The treatment groups were combined for an analysis of the relationship between optic nerve head volume and disc area using Pearson correlation coefficients (Figure 1). There was a strong positive correlation between ONH volume and disc area for both study eyes and non-study eyes at baseline, 6 months, and 12 months (p<0.001 for all Pearson correlation coefficients). The correlation was strongest at baseline in both study and non-study eyes (R²=0.77 and 0.77, respectively). The correlation was less strong at 6 months (R² = 0.68 and 0.66), and weakest but still significant at 12 months (R²= 0.42 and 0.47).

Figure 1. — Disc Area and Volume Correlations in Subjects with Idiopathic Intracranial Hypertension. Correlation between disc area and ONH volume at baseline, 6 months, and 12 months in both study eyes and non-study eyes, independent of treatment group assignment. The correlation between area and volume was strongest at baseline, but remained positive and significant throughout the follow-up period (p<0.001 for all Pearson correlation coefficients).
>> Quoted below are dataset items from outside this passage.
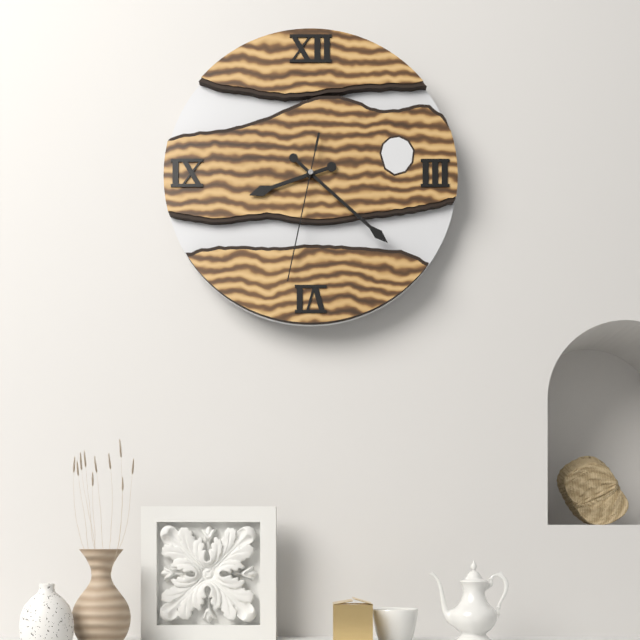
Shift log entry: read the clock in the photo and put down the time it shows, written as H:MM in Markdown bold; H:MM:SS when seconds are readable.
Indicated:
**8:22:32**
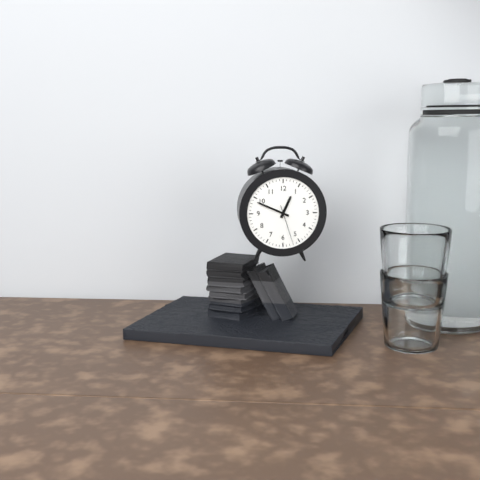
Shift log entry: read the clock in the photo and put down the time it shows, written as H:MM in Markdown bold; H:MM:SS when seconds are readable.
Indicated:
**12:49**
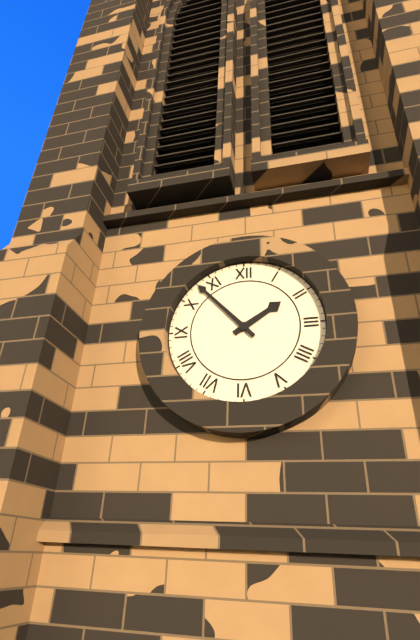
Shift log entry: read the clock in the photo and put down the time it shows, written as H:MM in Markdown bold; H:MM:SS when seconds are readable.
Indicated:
**1:53**
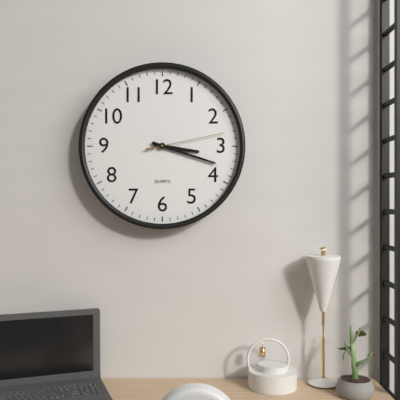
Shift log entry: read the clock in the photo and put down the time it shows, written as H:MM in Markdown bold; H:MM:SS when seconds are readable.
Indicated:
**3:18:13**
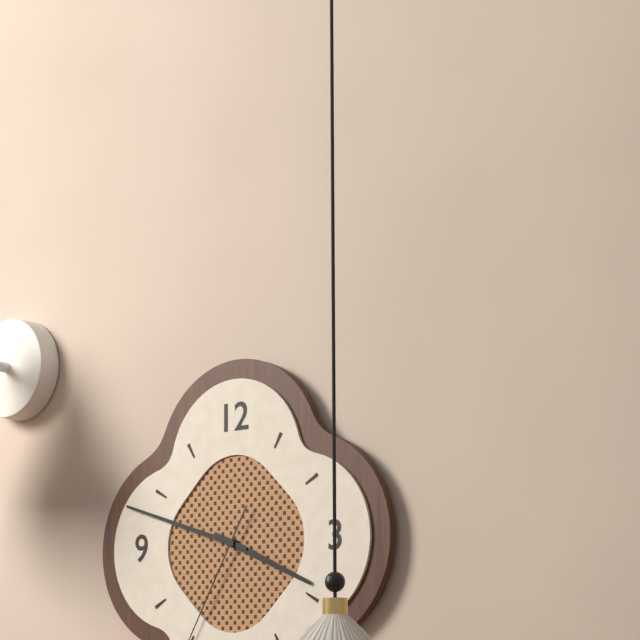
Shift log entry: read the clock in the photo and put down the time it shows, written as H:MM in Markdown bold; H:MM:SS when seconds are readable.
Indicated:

Impact of Treatment Group on Relationship Between ONH Volume and Disc Area

At baseline, the correlation between ONH volume and disc area was similar in the placebo group and the acetazolamide group. In study eyes, R² was 0.80 in the placebo group and 0.75 in the acetazolamide group. In non-study eyes, R² was 0.78 in the placebo group and 0.77 in the acetazolamide group. Figure 2 demonstrates the divergence in the relationship between ONH volume and disc area for eyes in the placebo group compared with eyes in the acetazolamide group at 6 months, and the post-placebo and acetazolamide groups at 12 months. At 6 months, in both study eyes and non-study eyes, the correlation between ONH volume and disc area was weaker in the acetazolamide group (R²=0.25, 0.21) when compared to the placebo group (R²=0.76, 0.77). Similarly, at 12 months, in both study eyes and non-study eyes, the correlation between ONH volume and disc area was again weaker in the acetazolamide group (R²=0.19, 0.32) compared to the post-placebo group (R²= 0.65, 0.63).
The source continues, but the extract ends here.